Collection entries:

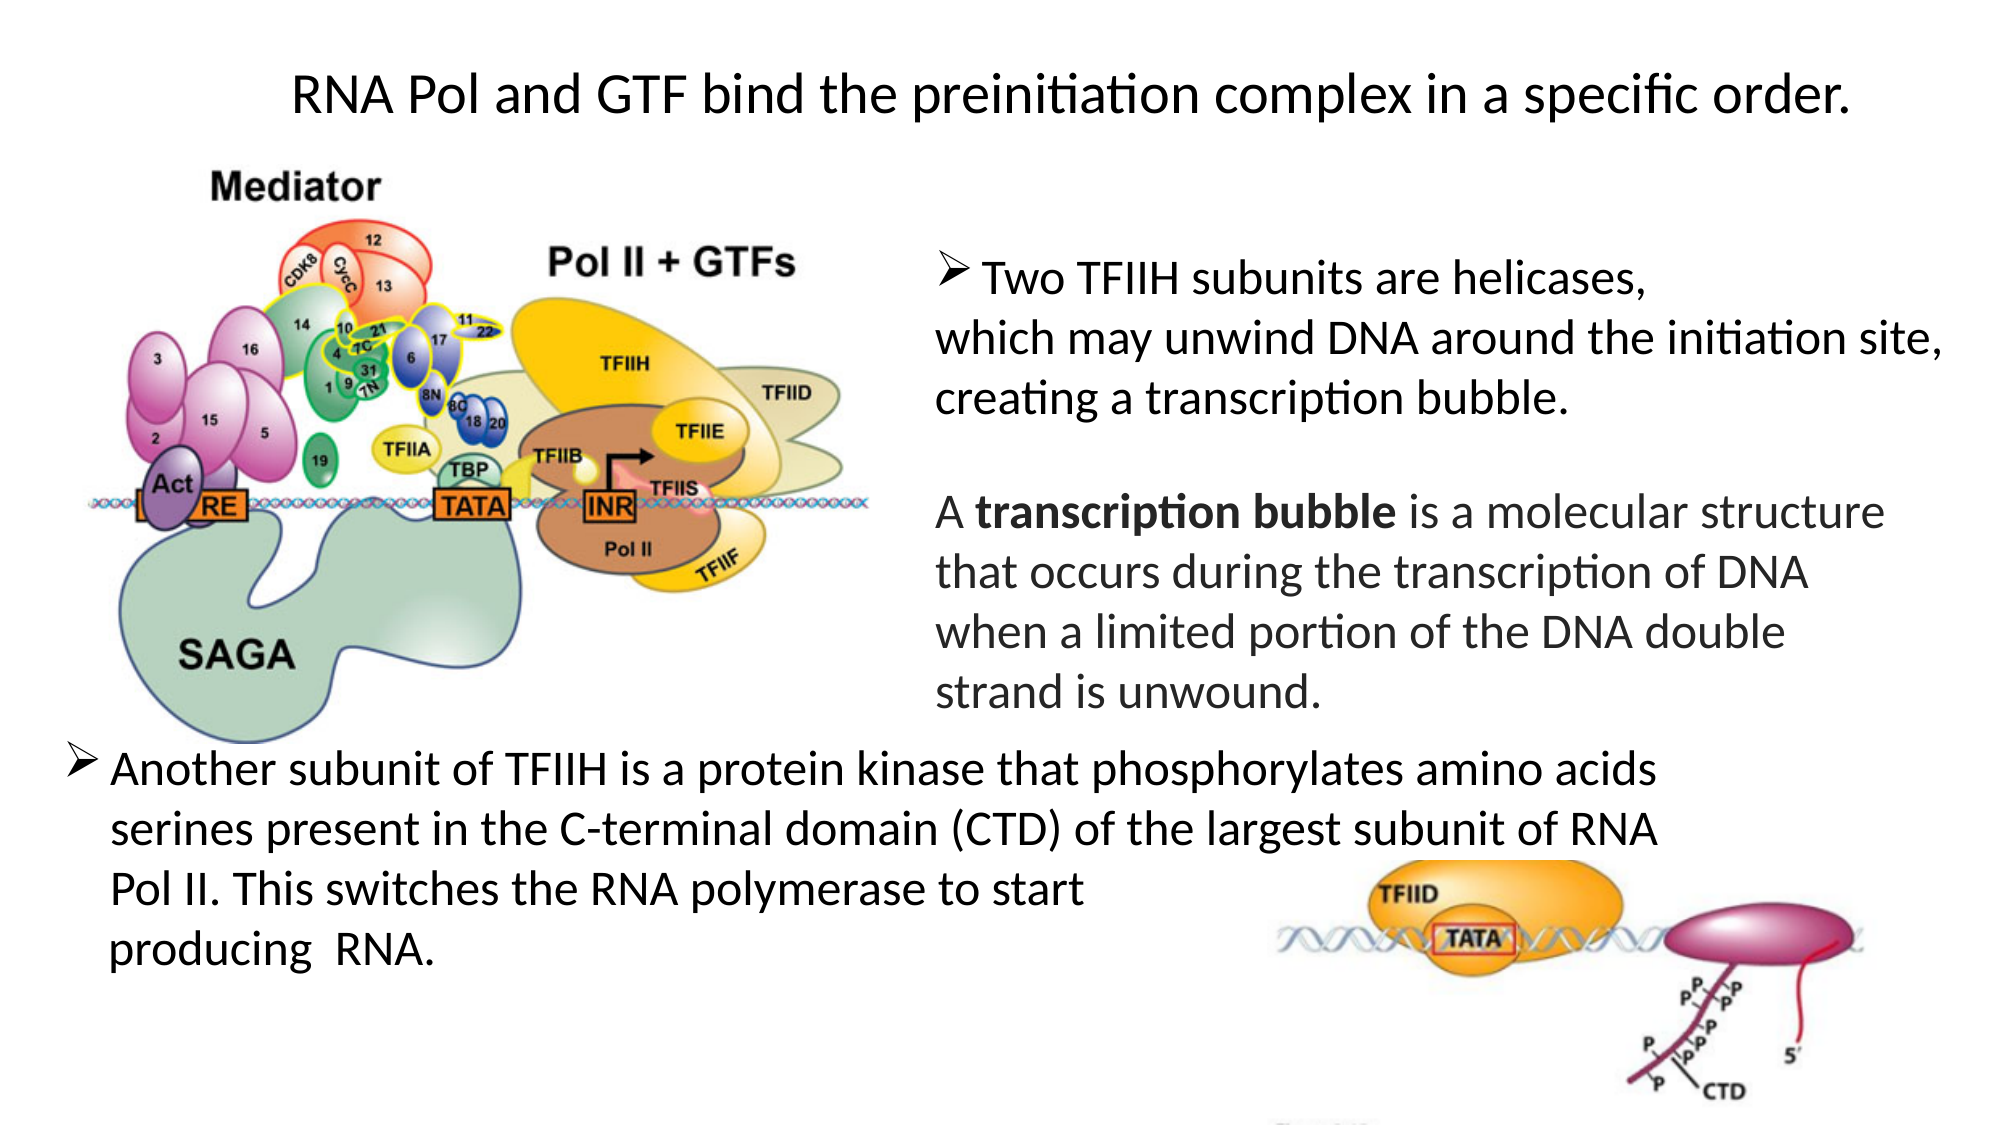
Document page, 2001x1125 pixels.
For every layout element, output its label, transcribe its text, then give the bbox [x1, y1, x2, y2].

text_box Another subunit of TFIIH is a protein kinase that phosphorylates amino acids serines present in the C-terminal domain (CTD) of the largest subunit of RNA Pol II. This switches the RNA polymerase to start producing RNA. [48, 727, 1714, 983]
picture [18, 164, 921, 744]
text_box A transcription bubble is a molecular structure that occurs during the transcription of DNA when a limited portion of the DNA double strand is unwound. [921, 470, 1921, 726]
picture [1205, 860, 1964, 1125]
text_box RNA Pol and GTF bind the preinitiation complex in a specific order. [276, 47, 2000, 133]
text_box Two TFIIH subunits are helicases, which may unwind DNA around the initiation site, creating a transcription bubble. [921, 237, 2000, 493]
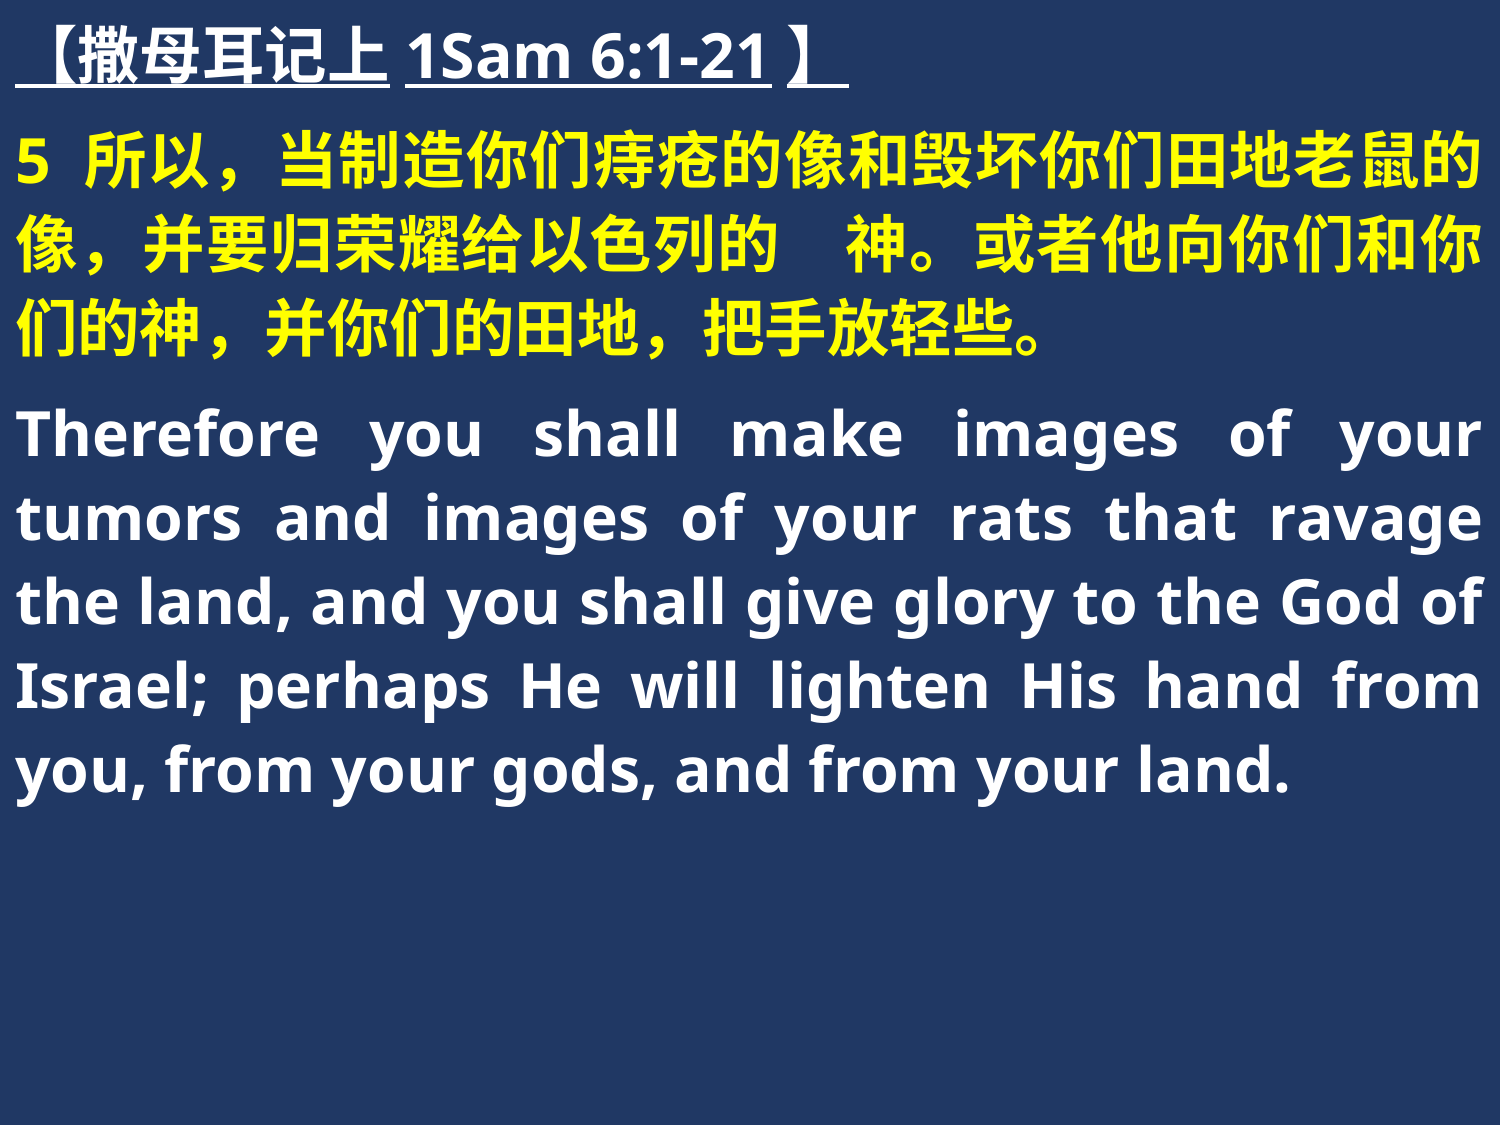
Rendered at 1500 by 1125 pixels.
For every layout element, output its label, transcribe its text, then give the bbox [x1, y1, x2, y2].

list 【撒母耳记上1Sam 6:1-21】 5 所以，当制造你们痔疮的像和毁坏你们田地老鼠的像，并要归荣耀给以色列的 神。或者他向你们和你们的神，并你们的田地，把手放轻些。 Therefore you shall make images of your tumors and images of your rats that ravage the land, and you shall give glory to the God of Israel; perhaps He will lighten His hand from you, from your gods, and from your land. [0, 0, 1500, 1125]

Assigned task:
Repeat each entry exactly. Pictures do not belong in the copy.

Completed task:
Document page, 2001x1125 pixels.
For every layout element, output its label, transcribe its text, then give the bbox [x1, y1, x2, y2].

text_box Another subunit of TFIIH is a protein kinase that phosphorylates amino acids serines present in the C-terminal domain (CTD) of the largest subunit of RNA Pol II. This switches the RNA polymerase to start producing RNA. [48, 727, 1714, 983]
picture [18, 164, 921, 744]
text_box A transcription bubble is a molecular structure that occurs during the transcription of DNA when a limited portion of the DNA double strand is unwound. [921, 470, 1921, 726]
picture [1205, 860, 1964, 1125]
text_box RNA Pol and GTF bind the preinitiation complex in a specific order. [276, 47, 2000, 133]
text_box Two TFIIH subunits are helicases, which may unwind DNA around the initiation site, creating a transcription bubble. [921, 237, 2000, 493]
Rendered at 1500 by 1125 pixels.
For every layout element, output its label, transcribe its text, then give the bbox [x1, y1, x2, y2].

list 【撒母耳记上1Sam 6:1-21】 5 所以，当制造你们痔疮的像和毁坏你们田地老鼠的像，并要归荣耀给以色列的 神。或者他向你们和你们的神，并你们的田地，把手放轻些。 Therefore you shall make images of your tumors and images of your rats that ravage the land, and you shall give glory to the God of Israel; perhaps He will lighten His hand from you, from your gods, and from your land. [0, 0, 1500, 1125]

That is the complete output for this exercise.